Tarefas »
1 > Mostre todas as linhas dos registros que contêm a palavra "center", levando em conta a diferença entre maiúsculas e minúsculas.
2 > Retome o texto sobre o colapso dos impérios e das civilizações, continuando-o a partir da última frase apresentada.

Grandes impérios mundiais - Sumério, Egípcio, Romano, Maia, Khmer, Otomano e Austro-Húngaro- seguiram esta mesma trajetória de colapso físico e moral.
Os últimos dirigentes do Império são psicopatas, imbecis, narcisistas e desviantes, homólogos aos depravados imperadores romanos Calígula, Nero, Tibério e Cômodo. O ecossistema que sustenta o império está degradado e exaurido. O crescimento econômico, concentrado em mãos de elites corruptas, está dependente de uma crescente escravidão por dívida imposta à população. A inflada classe dirigente de oligarcas, sacerdotes, cortesões, mandarins, eunucos, guerreiros profissionais, especuladores financeiros e dirigentes corporativos sugam a sociedade até a medula.
A míope resposta das elites ao iminente colapso do mundo natural e da civilização é fazer com que a população subserviente trabalhe ainda mais duramente em troca de menos, desperdiçar capital em projetos grandiosos como pirâmides, palácios, muros fronteiriços, fratura hidráulica, e empreender guerras.
A decisão do presidente Trump de aumentar o gasto militar em 54 bilhões de dólares, cortando na carne o planejamento nacional, é típica do comportamento de civilizações em estado terminal. Quando caiu o Império Romano, este tentava manter um exército de meio milhão de soldados, que parasitava os recursos do Estado.
Os complexos mecanismos burocráticos criados por todas as civilizações terminam por arruiná-las. A diferença, no que tange à atual civilização, como especifica Josep Tainter no livro “The Collapse of Complex Societies,” (O Colapso das Sociedades Complexas) é que agora se trata de um colapso global. As nações não mais colapsam individualmente. A civilização mundial se desintegrará por inteiro.

Listagem »
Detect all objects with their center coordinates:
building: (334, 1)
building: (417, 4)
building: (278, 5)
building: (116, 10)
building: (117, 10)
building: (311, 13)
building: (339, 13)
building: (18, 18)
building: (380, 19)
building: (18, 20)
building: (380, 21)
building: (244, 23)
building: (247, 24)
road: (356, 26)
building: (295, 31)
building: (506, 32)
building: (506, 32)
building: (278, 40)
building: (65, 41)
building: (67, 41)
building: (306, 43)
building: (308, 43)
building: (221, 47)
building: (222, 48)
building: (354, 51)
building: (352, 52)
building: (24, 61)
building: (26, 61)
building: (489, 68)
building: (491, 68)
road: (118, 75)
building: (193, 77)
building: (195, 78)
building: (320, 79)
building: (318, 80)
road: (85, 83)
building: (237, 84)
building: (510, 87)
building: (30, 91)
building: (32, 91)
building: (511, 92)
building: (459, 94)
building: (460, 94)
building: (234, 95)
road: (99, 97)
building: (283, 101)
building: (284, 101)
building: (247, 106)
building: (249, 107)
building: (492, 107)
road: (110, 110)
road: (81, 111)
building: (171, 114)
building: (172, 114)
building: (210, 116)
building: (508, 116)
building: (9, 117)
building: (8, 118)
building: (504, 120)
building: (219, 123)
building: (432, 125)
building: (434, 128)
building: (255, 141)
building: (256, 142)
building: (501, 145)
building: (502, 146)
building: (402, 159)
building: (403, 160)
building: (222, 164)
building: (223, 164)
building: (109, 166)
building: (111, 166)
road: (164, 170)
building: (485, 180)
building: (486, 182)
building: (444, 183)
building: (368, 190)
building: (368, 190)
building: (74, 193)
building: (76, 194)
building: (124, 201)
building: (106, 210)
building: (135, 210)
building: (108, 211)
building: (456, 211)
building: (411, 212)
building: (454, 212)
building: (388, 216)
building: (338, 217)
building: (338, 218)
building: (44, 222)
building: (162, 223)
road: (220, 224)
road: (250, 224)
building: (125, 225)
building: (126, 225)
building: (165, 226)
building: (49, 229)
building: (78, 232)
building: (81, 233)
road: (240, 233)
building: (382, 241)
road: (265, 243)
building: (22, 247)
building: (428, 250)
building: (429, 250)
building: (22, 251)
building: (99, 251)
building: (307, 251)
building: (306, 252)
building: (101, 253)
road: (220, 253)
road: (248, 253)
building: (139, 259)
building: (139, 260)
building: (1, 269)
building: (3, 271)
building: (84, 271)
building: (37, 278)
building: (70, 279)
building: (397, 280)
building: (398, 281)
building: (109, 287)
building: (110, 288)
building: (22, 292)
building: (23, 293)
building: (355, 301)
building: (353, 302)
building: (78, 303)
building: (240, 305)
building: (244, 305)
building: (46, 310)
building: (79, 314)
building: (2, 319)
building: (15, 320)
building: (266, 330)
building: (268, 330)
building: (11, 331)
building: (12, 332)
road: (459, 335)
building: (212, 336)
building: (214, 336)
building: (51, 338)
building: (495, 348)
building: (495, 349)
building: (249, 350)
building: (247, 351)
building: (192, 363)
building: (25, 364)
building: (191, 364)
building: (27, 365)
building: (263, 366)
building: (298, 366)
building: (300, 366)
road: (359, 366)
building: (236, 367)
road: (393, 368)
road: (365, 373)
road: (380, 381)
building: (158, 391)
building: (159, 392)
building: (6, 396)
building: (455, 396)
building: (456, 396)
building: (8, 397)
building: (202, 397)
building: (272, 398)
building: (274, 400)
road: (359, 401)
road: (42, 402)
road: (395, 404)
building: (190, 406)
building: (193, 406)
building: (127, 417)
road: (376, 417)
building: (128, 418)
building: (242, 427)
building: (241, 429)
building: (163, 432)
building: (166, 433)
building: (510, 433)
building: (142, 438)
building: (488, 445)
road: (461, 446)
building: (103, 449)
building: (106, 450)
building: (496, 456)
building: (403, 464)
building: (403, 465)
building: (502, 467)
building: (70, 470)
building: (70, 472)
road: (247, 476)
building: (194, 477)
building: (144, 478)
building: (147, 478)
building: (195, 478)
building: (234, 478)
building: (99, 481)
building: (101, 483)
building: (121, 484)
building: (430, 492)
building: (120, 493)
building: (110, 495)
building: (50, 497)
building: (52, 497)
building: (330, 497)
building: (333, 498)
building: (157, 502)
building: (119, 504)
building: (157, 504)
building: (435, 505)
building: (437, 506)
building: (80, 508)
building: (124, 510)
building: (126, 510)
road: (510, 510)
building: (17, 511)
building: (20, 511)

Respostas dos exercícios »
1 >
Detect all objects with their center coordinates:

2 >
As civilizações declinantes, apesar dos sinais evidentes de sua decadência, se obstinam em restaurar sua “grandeza”. Suas ilusões as condenam.
Elas não conseguem ver que as forças que permitiram erigir a civilização moderna, precisamente a tecnologia, a violência industrial e os combustíveis fósseis, são as mesmas forças que as estão extinguindo. Seus líderes são treinados apenas para servir ao sistema e veneram os velhos deuses que há muito exigem o sacrifício de milhões de vítimas.
“A esperança nos leva a inventar novos arranjos para velhas desgraças, os quais criam desgraças ainda mais perigosas,” escreve Ronald Wright em “A Short History of Progress” (Uma curta história do progresso). “A esperança elege o político com as promessas mais vazias; e como qualquer corretor de ações ou vendedor de loteria sabe, a maioria de nós prefere uma tênue esperança a uma prudente e previsível frugalidade. A esperança, como a cobiça, alimenta o motor do capitalismo.”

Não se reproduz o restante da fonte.